[capi-sig]Re: No C API if it's not doable in Python
On 2018-09-07 14:47, Victor Stinner wrote:
Inside CPython, the core and builtin modules, micro-optimizations must be used: abuse borrowed references, macros, access directly to all fields of C structure, etc.
But here I'm talking about the public C API used by third party extensions.
Making a difference between "inside CPython" and "third party extensions" is a bad idea. Making such a difference would be problematic:
Complexity: we should not have two different C APIs. There should be just one, usable internally and externally.
Performance: if an optimization is important for CPython, then it's also important for third-party extensions. We don't want third-party code to be inherently slower than CPython itself. (this reminds me of PEP 580, regarding several internal optimizations which aren't available to third-party classes)
Jeroen.
On Fri, Sep 7, 2018 at 10:25 PM Jeroen Demeyer <J.Demeyer@ugent.be> wrote:
On 2018-09-07 14:47, Victor Stinner wrote:
Inside CPython, the core and builtin modules, micro-optimizations must be used: abuse borrowed references, macros, access directly to all fields of C structure, etc.
But here I'm talking about the public C API used by third party extensions.
Making a difference between "inside CPython" and "third party extensions" is a bad idea. Making such a difference would be problematic:
I can't agree.
- Complexity: we should not have two different C APIs. There should be just one, usable internally and externally.
Most of these private APIs, we don't have "two different APIs". We have just one private API.
Internal APIs (functions starts with _Py / macros starts with _PY) are just private functions in most case. It is used only for calling over compile unit. If we start all internal API public, we can't keep backward compatibility.
For example, gc module calls "_PyTuple_MaybeUntrack" https://github.com/python/cpython/blob/886483e2b9bbabf60ab769683269b873381dd...
It is highly depending on implementation detail of GC and tuple. Making it public is not make sense.
- Performance: if an optimization is important for CPython, then it's also important for third-party extensions. We don't want third-party code to be inherently slower than CPython itself. (this reminds me of PEP 580, regarding several internal optimizations which aren't available to third-party classes)

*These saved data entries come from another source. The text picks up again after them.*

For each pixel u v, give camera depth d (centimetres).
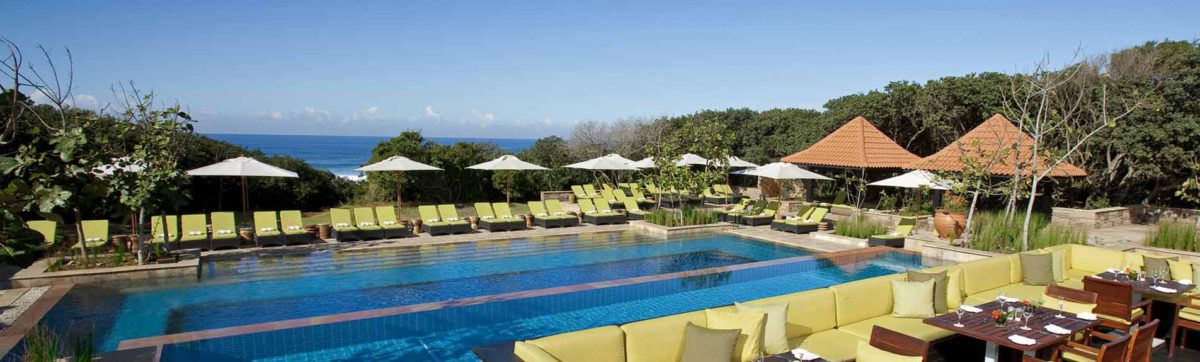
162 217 1392
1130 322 810
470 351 791
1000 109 2547
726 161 2061
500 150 3312
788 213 2361
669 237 1808
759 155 3528
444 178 2698
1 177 324
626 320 953
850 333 761
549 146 3259
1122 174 2245
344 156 9931
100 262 1202
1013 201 1528
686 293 1127
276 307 998
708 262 1453
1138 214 2100
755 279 1258
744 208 2156
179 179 1223
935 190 2083
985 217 1694
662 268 1373
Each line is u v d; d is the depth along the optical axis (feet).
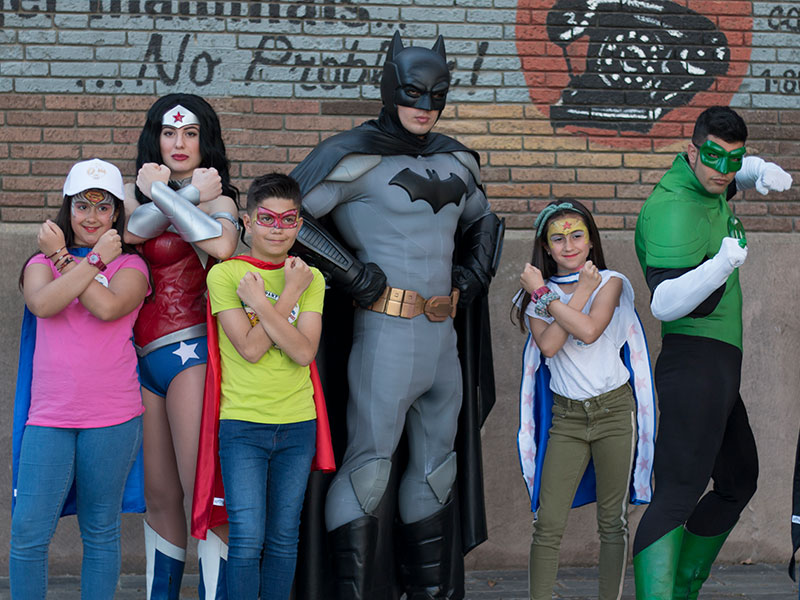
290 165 14.98
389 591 11.85
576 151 15.55
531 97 15.44
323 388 11.97
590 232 11.71
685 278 10.98
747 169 12.77
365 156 11.10
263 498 10.08
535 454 11.94
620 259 15.44
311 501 11.55
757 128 15.92
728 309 11.68
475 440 12.35
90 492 10.17
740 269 15.57
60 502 10.06
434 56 11.19
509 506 15.20
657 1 15.69
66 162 14.62
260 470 10.09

Which extension type is important as same as builtin str, tuple, int?
For example, dict implementation have special casing for str key. It's because (1) dict is heavily used for namespace, and (2) key of namespace is very likely str.
In some cases, special casing for builtin types is necessary.
In case of FASTCALL, it is private because it is under development and no one thought it's stable enough to keep backward compatibility in some future versions.
I agree that we should make FASTCALL accessible from third parties in 3.8.
But I think we should have "evolution era" for some important new APIs. And calling it from builtin modules is important for learning the API before making it public, like FASTCALL is evolved between 3.6 and 3.7.
Regards,
-- INADA Naoki <songofacandy@gmail.com>
INADA Naoki schrieb am 07.09.2018 um 18:28:
Most of these private APIs, we don't have "two different APIs". We have just one private API.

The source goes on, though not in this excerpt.